• WRITTEN PROBLEM: Reproduce every line of the records below verbatim, in the same order.

• DATA SECTION:
====================
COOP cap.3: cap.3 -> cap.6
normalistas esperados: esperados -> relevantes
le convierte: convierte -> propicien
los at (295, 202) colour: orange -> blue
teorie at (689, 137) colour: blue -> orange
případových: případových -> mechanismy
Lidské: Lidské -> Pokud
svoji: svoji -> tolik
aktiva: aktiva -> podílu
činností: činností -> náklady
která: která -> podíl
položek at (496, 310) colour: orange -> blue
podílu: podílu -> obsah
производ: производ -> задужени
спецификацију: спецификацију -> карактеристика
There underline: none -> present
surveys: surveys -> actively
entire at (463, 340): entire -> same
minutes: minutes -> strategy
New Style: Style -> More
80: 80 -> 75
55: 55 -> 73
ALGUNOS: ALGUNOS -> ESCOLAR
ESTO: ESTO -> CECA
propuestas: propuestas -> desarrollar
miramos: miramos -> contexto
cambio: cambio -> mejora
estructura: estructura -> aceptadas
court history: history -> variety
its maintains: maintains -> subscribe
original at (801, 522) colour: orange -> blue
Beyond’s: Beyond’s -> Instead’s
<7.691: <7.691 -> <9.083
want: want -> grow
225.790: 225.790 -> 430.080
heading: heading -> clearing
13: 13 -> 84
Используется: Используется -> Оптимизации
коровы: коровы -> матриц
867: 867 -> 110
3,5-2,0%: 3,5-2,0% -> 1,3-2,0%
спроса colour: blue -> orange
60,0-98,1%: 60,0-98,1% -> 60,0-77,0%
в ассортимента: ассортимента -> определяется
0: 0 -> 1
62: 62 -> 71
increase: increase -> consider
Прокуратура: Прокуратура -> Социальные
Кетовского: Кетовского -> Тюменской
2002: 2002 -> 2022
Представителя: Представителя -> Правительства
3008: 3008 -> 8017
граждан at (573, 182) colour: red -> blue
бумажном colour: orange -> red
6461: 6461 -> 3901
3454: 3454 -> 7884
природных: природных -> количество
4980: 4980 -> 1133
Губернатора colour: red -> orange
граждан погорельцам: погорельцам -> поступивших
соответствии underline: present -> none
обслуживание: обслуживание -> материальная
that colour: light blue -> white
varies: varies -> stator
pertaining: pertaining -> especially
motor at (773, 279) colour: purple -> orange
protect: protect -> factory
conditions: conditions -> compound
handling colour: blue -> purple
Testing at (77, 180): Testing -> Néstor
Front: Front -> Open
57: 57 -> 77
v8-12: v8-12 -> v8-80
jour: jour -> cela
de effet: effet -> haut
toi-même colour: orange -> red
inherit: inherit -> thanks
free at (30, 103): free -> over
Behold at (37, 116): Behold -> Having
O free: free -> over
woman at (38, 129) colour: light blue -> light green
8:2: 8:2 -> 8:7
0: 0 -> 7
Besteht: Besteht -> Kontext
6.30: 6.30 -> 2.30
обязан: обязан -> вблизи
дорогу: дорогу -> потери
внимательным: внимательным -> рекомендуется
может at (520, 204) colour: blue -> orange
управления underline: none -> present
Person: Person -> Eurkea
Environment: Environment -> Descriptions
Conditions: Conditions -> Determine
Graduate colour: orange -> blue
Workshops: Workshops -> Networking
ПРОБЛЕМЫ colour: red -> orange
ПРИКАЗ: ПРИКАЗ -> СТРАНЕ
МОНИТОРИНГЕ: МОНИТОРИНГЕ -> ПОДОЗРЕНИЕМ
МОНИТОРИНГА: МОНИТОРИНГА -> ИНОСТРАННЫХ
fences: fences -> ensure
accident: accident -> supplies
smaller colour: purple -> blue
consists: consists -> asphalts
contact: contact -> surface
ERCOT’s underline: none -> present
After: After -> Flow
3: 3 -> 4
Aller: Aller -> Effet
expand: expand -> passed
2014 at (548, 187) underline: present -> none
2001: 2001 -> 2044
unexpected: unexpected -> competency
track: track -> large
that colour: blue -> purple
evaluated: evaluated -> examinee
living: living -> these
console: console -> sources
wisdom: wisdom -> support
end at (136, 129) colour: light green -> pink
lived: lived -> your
====================
• SOLUTION FOR THIS EXERCISE:
COOP cap.3: cap.3 -> cap.6
normalistas esperados: esperados -> relevantes
le convierte: convierte -> propicien
los at (295, 202) colour: orange -> blue
teorie at (689, 137) colour: blue -> orange
případových: případových -> mechanismy
Lidské: Lidské -> Pokud
svoji: svoji -> tolik
aktiva: aktiva -> podílu
činností: činností -> náklady
která: která -> podíl
položek at (496, 310) colour: orange -> blue
podílu: podílu -> obsah
производ: производ -> задужени
спецификацију: спецификацију -> карактеристика
There underline: none -> present
surveys: surveys -> actively
entire at (463, 340): entire -> same
minutes: minutes -> strategy
New Style: Style -> More
80: 80 -> 75
55: 55 -> 73
ALGUNOS: ALGUNOS -> ESCOLAR
ESTO: ESTO -> CECA
propuestas: propuestas -> desarrollar
miramos: miramos -> contexto
cambio: cambio -> mejora
estructura: estructura -> aceptadas
court history: history -> variety
its maintains: maintains -> subscribe
original at (801, 522) colour: orange -> blue
Beyond’s: Beyond’s -> Instead’s
<7.691: <7.691 -> <9.083
want: want -> grow
225.790: 225.790 -> 430.080
heading: heading -> clearing
13: 13 -> 84
Используется: Используется -> Оптимизации
коровы: коровы -> матриц
867: 867 -> 110
3,5-2,0%: 3,5-2,0% -> 1,3-2,0%
спроса colour: blue -> orange
60,0-98,1%: 60,0-98,1% -> 60,0-77,0%
в ассортимента: ассортимента -> определяется
0: 0 -> 1
62: 62 -> 71
increase: increase -> consider
Прокуратура: Прокуратура -> Социальные
Кетовского: Кетовского -> Тюменской
2002: 2002 -> 2022
Представителя: Представителя -> Правительства
3008: 3008 -> 8017
граждан at (573, 182) colour: red -> blue
бумажном colour: orange -> red
6461: 6461 -> 3901
3454: 3454 -> 7884
природных: природных -> количество
4980: 4980 -> 1133
Губернатора colour: red -> orange
граждан погорельцам: погорельцам -> поступивших
соответствии underline: present -> none
обслуживание: обслуживание -> материальная
that colour: light blue -> white
varies: varies -> stator
pertaining: pertaining -> especially
motor at (773, 279) colour: purple -> orange
protect: protect -> factory
conditions: conditions -> compound
handling colour: blue -> purple
Testing at (77, 180): Testing -> Néstor
Front: Front -> Open
57: 57 -> 77
v8-12: v8-12 -> v8-80
jour: jour -> cela
de effet: effet -> haut
toi-même colour: orange -> red
inherit: inherit -> thanks
free at (30, 103): free -> over
Behold at (37, 116): Behold -> Having
O free: free -> over
woman at (38, 129) colour: light blue -> light green
8:2: 8:2 -> 8:7
0: 0 -> 7
Besteht: Besteht -> Kontext
6.30: 6.30 -> 2.30
обязан: обязан -> вблизи
дорогу: дорогу -> потери
внимательным: внимательным -> рекомендуется
может at (520, 204) colour: blue -> orange
управления underline: none -> present
Person: Person -> Eurkea
Environment: Environment -> Descriptions
Conditions: Conditions -> Determine
Graduate colour: orange -> blue
Workshops: Workshops -> Networking
ПРОБЛЕМЫ colour: red -> orange
ПРИКАЗ: ПРИКАЗ -> СТРАНЕ
МОНИТОРИНГЕ: МОНИТОРИНГЕ -> ПОДОЗРЕНИЕМ
МОНИТОРИНГА: МОНИТОРИНГА -> ИНОСТРАННЫХ
fences: fences -> ensure
accident: accident -> supplies
smaller colour: purple -> blue
consists: consists -> asphalts
contact: contact -> surface
ERCOT’s underline: none -> present
After: After -> Flow
3: 3 -> 4
Aller: Aller -> Effet
expand: expand -> passed
2014 at (548, 187) underline: present -> none
2001: 2001 -> 2044
unexpected: unexpected -> competency
track: track -> large
that colour: blue -> purple
evaluated: evaluated -> examinee
living: living -> these
console: console -> sources
wisdom: wisdom -> support
end at (136, 129) colour: light green -> pink
lived: lived -> your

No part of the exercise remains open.